На «прекраснейшую и очаровательнейшую Баттерфляй», в честь которой и была названа, Чио походила разве что силой своего таланта. В ней было много от другой Саломеи – магия тела, не голоса. Чио-Соломия была необыкновенной танцовщицей. Много лет назад Тим (тогда начинающий, но уже довольно успешный танцор) заприметил ее в одном замурзанном магазинчике, каких так много еще в нашем «частном секторе»: с линялой вывеской, грязными окошками, всегда настежь открытой дверью, в летние месяцы задрапированной в желтоватую марлю от мух, и тем особым родом зефира в картонке у самой кассы, который только в таких забытых Богом мазанках и встречается. Эти бледные магазинчики с медово-кислым душком встречаются все реже и реже – никто не ценит раритетов, пока не становится слишком поздно. Вот там-то, в синем субреточном фартуке прохаживаясь под полками с тушенкой, и колдовала будущая звезда кабаре, наповал разя редкого покупателя дешевенькими духами. Тим, ценитель всяческого винтажа, шлялся в то лето по городу, прощупывал его. Он искал школу, в которой учился те пять с половиной месяцев, которые они с родителями прожили в нашем городе, и, проходя мимо магазина, решил спросить дорогу. А войдя, увидел Чио (тогда еще Солошку), отплясывающую с веником. «Явился, как черт из табакерки», – говорила Чио. «Когда она сказала, что ее зовут Солоха, я себя примерно им и почувствовал, – ухмылялся Тим. – Что за девушка, вы себе представить не можете! Волосы мочалкой, губы горят, ресницы частоколом, и бусы, брошки, браслеты... Но, конечно, если б не эта пляска с метлой и не имя, не стал бы я ей Луну предлагать». Тим взял ее в свою труппу и учил всему, что знал сам. «Учить ее было одно удовольствие. От меня требовалось только снять с нее кое-какие путы, там отполировать, тут заштукатурить. Размотать эти ее брошки с бусами». Чио было девятнадцать лет.

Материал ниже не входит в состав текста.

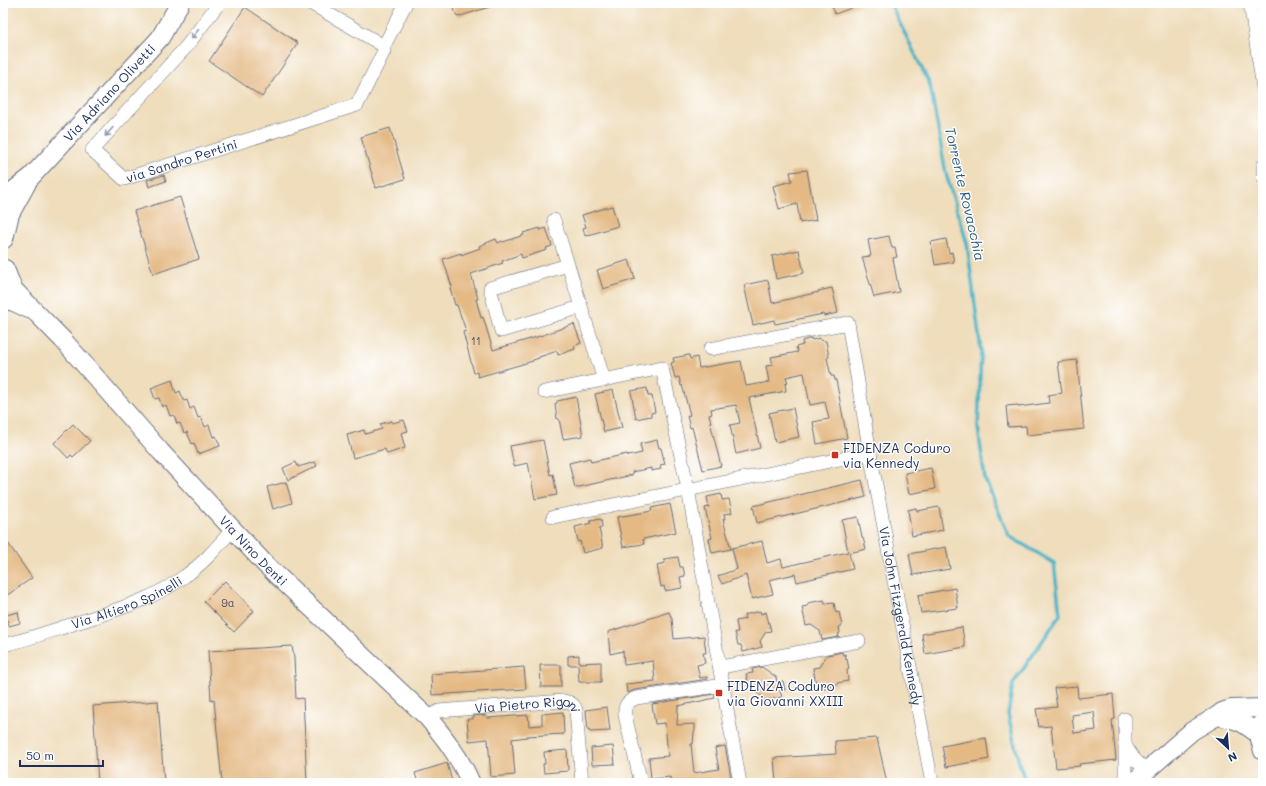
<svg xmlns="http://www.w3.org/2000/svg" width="1266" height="786" font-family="Mali,sans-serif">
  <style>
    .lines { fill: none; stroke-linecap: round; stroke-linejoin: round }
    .stream { stroke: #47b2c5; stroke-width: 3.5 }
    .building { fill: #e4b984; fill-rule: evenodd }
    .street-casing { stroke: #656c7f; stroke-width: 14 }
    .secondary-casing { stroke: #656c7f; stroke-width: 20 }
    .street { stroke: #fff; stroke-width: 13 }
    .secondary { stroke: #fff; stroke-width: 18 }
    .oneway { stroke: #8d97ae }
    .poi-dot { fill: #c8321e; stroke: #fff; stroke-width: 1.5 }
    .labels { text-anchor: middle; stroke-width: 3; stroke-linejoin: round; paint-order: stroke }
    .number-label { font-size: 11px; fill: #4d5268 }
    .street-label { font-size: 13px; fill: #1b2f5e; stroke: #fff }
    .poi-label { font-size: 13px; fill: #1b2f5e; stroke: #fff; text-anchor: start }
    .water-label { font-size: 14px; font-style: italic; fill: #2a5d82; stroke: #fff }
  </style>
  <rect width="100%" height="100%" fill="#fff"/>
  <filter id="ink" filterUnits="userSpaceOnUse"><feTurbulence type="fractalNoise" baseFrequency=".025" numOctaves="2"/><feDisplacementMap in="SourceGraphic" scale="8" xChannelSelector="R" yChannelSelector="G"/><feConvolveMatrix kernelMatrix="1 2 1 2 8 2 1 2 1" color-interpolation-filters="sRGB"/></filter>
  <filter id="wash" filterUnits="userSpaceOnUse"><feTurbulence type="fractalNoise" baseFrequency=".012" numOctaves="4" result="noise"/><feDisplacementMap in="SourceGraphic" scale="16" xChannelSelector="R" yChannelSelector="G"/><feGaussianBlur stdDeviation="0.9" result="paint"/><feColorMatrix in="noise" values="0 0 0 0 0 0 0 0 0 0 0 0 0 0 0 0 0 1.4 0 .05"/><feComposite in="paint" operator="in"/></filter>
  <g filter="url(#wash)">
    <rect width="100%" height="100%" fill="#efddbb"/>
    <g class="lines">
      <path class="stream" d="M890,3L930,85L946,174L967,243L981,351L978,428L985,479L1009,536L1054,563L1060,615L1013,684L1008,714L1019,763L1026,783"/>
    </g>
    <g id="blocks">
      <g class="building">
        <path d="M452,3H496V5L457,17Z"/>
        <path d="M841,3H862V4L835,14L832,6Z"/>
        <path d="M245,7L298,43L262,97L209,61Z"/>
        <path d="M390,128L405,179L376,188L361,137Z"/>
        <path d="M807,170L816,220L800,223L797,204L779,209L773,186L792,181L790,172Z"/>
        <path d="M164,175L166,181L149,187L147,180Z"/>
        <path d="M180,197L199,259L153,274L134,211Z"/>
        <path d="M612,206L618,226L585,236L583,228L586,227L582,215Z"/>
        <path d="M540,228V230L546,228L552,246L546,248L547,250L522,258L521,254L502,261L503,263L471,274L478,299H476L481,318L483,317L493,350L540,336L574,324L581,343L574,346L575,349L558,355L557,351L539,357V358L533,360V361L478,377L477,372L474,373L463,332L466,331L457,305H455L450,288L452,287L443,259L461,253V255L480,248L479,246L496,239L498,243L502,241L503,242L524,235L523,233Z"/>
        <path d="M889,236L892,248H895L897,257L893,258L899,292L874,297L862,257L871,256L868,240Z"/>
        <path d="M946,239L949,253L952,252L954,262L935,265L931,242Z"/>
        <path d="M799,250L804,273L776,279L772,256Z"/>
        <path d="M629,260L635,279L603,289L597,270Z"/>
        <path d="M768,280L772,303L819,292L818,291L832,288L838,313L824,316L823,314L775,324L774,320L753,325L744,285Z"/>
        <path d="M811,338L812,340L820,338V340L826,341L829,357L827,358L831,376H834L835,380H836L847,438L817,444L813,422L829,419L825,402L810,405L804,373L786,377L788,383L785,384L786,391L749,398L760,448L736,454L730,425L740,423L736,405L711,409L712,414L709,415L711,422H710L721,466L703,470L692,427L690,428L687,416L690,415L682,385L681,386L679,377L675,378L671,363L674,362L673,358L689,355L690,359L697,357L699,368L741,361L746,386L769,382L766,366L773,365L771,357L798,352L796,347L803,345L802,341Z"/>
        <path d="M1077,360L1084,429L1027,435L1026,426L1008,427L1006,406L1018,405V407L1049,403L1048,395L1062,393L1058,362Z"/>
        <path d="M172,380L176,393L180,391L184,401L187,400L190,409L194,407L198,418L201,417L205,427L209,425L213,437L216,436L220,446L198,454L194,443L192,444L187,432L184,433L180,423L177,424L174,415L170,416L166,405L162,407L159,398L155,399L151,388Z"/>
        <path d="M647,388L648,396H652L655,412L651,413V416L636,419L631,391Z"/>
        <path d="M613,390L622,428L604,432L595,394Z"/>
        <path d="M576,397L583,436L563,439L559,419H557L555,404L557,403V401Z"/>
        <path d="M793,408L799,437L775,442L769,413Z"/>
        <path d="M404,420L408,431L401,433L405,448L387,454L385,449L353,458L347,435L364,430L365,434L382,429L380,424L392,421V423Z"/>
        <path d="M73,424L90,441L73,457L71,455L68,458L54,443Z"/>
        <path d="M543,440L550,475L553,474L557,495L535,499L528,463L514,466L510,446Z"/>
        <path d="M657,440L659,448H661L665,464L660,465L661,469L651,471V468L632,472V475L575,488L569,463L590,458L591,462L627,454L628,456L642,453L640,444Z"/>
        <path d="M296,462L298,467L315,462L317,466L288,480L283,468Z"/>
        <path d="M931,468L935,489L909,494L905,473Z"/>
        <path d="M862,480L866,497L757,523L753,506Z"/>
        <path d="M286,482L292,503L273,509L267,487Z"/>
        <path d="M721,494L722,500L729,499L732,513L724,514L725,519H723L731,549L712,553L709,539L712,538L705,508L709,507L707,497Z"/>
        <path d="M670,504L676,532L643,539L644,544L623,547L617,517L652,511L651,508Z"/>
        <path d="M939,507L943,530L912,536L908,510L916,508L917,511Z"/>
        <path d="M858,517L862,538H863L866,549L849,553L853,569L797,582L795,574L769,580L773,594L752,599L746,575L722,584L718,576L737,569L732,548L762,541L767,563L781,559L783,567L848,552L842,520Z"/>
        <path d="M601,519L602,527L599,528L603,548L583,553L580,541L578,542L575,527L591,523L590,521Z"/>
        <path d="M3,536L32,578L3,598Z"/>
        <path d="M946,547L950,569L913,575L909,554Z"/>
        <path d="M678,557L680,567H683L685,576L680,577L682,588L665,591L664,586L661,587L657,565L665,563L664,559Z"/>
        <path d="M225,581L254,611L234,632L204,602Z"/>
        <path d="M955,588L958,608L921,613L918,595Z"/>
        <path d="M824,600L825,604L834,603L836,613L839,612L842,626H839L840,633L838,634L839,637L822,640L820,631L811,625L806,626L802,607L808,606V603Z"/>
        <path d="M760,611L761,614L766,612L771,631L766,632L760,641L762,647L743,652L741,645H738L735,632H738L736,621L745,619L744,615Z"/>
        <path d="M18,612L20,623L9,626L6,615Z"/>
        <path d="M669,612L672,619L674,639L704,636L706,653H703L705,663L697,665L700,678L707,677L708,679L635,690L627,693L626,684L655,681L653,661L624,665L623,651L610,654L608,632Z"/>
        <path d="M962,627L965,647L925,654L922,634Z"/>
        <path d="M292,646L294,658L296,699L303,698L307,783H222L214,700L211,701L208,651Z"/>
        <path d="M842,652L843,655L845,654L846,660L847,659L849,669L847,670L848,681L837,683V685L817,689L813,668L819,667L827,655Z"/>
        <path d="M579,655V663L601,662V682H579L578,665H568V656Z"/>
        <path d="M540,665H561V687H541Z"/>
        <path d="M524,667L526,689L432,695L431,674Z"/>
        <path d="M762,667L776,677L777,682L783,681L785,690L780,691L782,697L764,701L763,697L753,690L750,691L746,674L753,673L752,669Z"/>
        <path d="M1077,686L1078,698L1113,694L1115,719L1112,720L1116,760L1079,764L1080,766L1056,768L1051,726L1039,727L1036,709L1057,707L1054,688ZM1094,712L1096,730L1074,733L1072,715Z"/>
        <path d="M714,694L715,698L678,706L677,725L695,724V730L694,732L693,744H691L694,773L719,769L715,748L725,746L732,783H671L670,777L651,779L649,758L668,756L665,723L655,724L652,704Z"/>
        <path d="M158,701L164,783H98L93,706Z"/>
        <path d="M607,707L610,731L590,732L589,729L588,730L586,710Z"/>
        <path d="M563,712L564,734L527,736V737L512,739L515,775L491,777L488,739L469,741L467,719H473V716L486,715L488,718L528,715L529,726L542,725V714Z"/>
        <path d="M877,738L887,783H776L774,758L836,754L835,741Z"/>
        <path d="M986,738L989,759L946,767L942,746Z"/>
        <path d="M613,746L615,764L592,765L591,748Z"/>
        <path d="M567,750L568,771L544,773L543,764H545L544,752Z"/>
        <path d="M447,763L452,781L445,783H418L415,773Z"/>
      </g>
    </g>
  </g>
  <g filter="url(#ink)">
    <use href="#blocks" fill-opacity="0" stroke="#656c7f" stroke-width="1"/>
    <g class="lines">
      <defs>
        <g id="street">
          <path id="s1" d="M219,3L186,47L92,150L124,179L357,105L384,51V46"/>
          <path d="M310,3L384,46L406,3"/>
          <path d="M1250,3L1263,88"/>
          <path d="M1263,166V177"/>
          <path d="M554,220L604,380"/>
          <path d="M568,265L490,288L501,331L581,307"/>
          <path id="s2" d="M710,349L848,323L870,453L931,778L933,783"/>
          <path d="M544,392L662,368L688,489L740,783"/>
          <path d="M553,517L870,453"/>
          <path id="s3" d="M3,645C26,640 48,632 70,625C109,612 152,601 185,576C204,563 218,546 233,529"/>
          <path d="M721,667L859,641"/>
          <path id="s4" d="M427,717L439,711L562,701C569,702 574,703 576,710L582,783"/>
          <path d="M1125,719V773L1127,783"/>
          <path d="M1125,745C1132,757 1136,764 1149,769"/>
          <path d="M641,783L625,715C624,705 627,702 636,698L724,685"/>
        </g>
        <g id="secondary">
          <path id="s5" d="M3,196L13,191L31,177L160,38L180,3"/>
          <path d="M4,239L10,214L27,183"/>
          <path id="s6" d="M5,269L13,289L63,340L161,452L265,564L427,717C445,737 460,758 471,783"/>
          <path d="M3,299L14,302L29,309"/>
          <path d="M1217,716C1238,720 1242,721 1259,735"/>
          <path d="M1261,724L1259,735L1263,751"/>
          <path d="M1129,783L1137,779L1192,731L1217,716L1222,712L1231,709L1263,708"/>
        </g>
      </defs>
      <use href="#street" class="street-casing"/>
      <use href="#secondary" class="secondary-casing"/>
      <use href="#street" class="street"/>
      <use href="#secondary" class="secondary"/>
    </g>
    <defs><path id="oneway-shaft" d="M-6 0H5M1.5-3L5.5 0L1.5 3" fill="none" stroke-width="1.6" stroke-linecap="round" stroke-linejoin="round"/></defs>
    <g class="oneway">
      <use href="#oneway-shaft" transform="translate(195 34) rotate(127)"/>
      <use href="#oneway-shaft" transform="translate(109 132) rotate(132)"/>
    </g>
  </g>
  <g class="poi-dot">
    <rect x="831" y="451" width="8" height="8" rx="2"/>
    <rect x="715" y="689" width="8" height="8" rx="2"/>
  </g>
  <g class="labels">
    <g class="number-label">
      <text x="476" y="345">11</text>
      <text x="228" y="607">9a</text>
    </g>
    <g class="street-label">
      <text dy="5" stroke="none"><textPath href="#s5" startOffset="149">Via Adriano Olivetti</textPath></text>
      <text dy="5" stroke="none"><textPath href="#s1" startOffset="298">via Sandro Pertini</textPath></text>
      <text dy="5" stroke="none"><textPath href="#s6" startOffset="377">Via Nino Denti</textPath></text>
      <text dy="5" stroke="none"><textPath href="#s3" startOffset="131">Via Altiero Spinelli</textPath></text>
      <text dy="5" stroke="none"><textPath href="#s2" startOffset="438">Via John Fitzgerald Kennedy</textPath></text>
      <text dy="5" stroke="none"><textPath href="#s4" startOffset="103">Via Pietro Rigoni</textPath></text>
    </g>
    <g class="poi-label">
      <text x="843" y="453">FIDENZA Coduro<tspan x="843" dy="15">via Kennedy</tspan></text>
      <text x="727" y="691">FIDENZA Coduro<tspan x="727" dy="15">via Giovanni XXIII</tspan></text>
    </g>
    <g class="water-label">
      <text transform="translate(965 194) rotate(77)" y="5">Torrente Rovacchia</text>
    </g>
  </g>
  <rect width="1266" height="786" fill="none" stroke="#fff" stroke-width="16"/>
  <g transform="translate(1228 748) rotate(154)" stroke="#ffffff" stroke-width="3" paint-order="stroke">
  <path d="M0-3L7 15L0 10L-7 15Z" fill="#1b2f5e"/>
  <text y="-6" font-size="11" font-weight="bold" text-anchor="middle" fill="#1b2f5e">N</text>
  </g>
  <path d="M20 760v6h83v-6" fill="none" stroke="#1b2f5e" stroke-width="2"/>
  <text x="26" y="760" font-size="12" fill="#1b2f5e" stroke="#ffffff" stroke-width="3" paint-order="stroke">50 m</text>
</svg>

Чио родилась в каком-то селе, название и месторасположение которого, по ее словам, выветрились из ее головы еще в тот момент, когда она с чемоданом в руке одной ветреной ночью вышла за отчие ворота. О самом отче она говорила только, что «он был скучный, самый обыкновенный человек, и задумчиво добавляла: «Он умер, наверное». Мать, непоседливая почитательница Пуччини и Крушельницкой, исчезла из ее жизни, когда маленькой Соломии было четыре года три месяца и два дня («я отлично все помню»), не оставив девочке ничего, кроме причудливого имени. «И правильно сделала! Я тоже сбежала из этой дыры, как только подвернулась такая возможность. Ей было скучно с нами – с отцом и со мной, – мы были до жути обыкновенные», – говорила Чио. Обыкновенности эта взбалмошная женщина боялась больше, чем пауков, больше даже, чем соседских, темно-коричневых от выпитого чая старушонок, которые раздавали советы и вынюхивали по углам.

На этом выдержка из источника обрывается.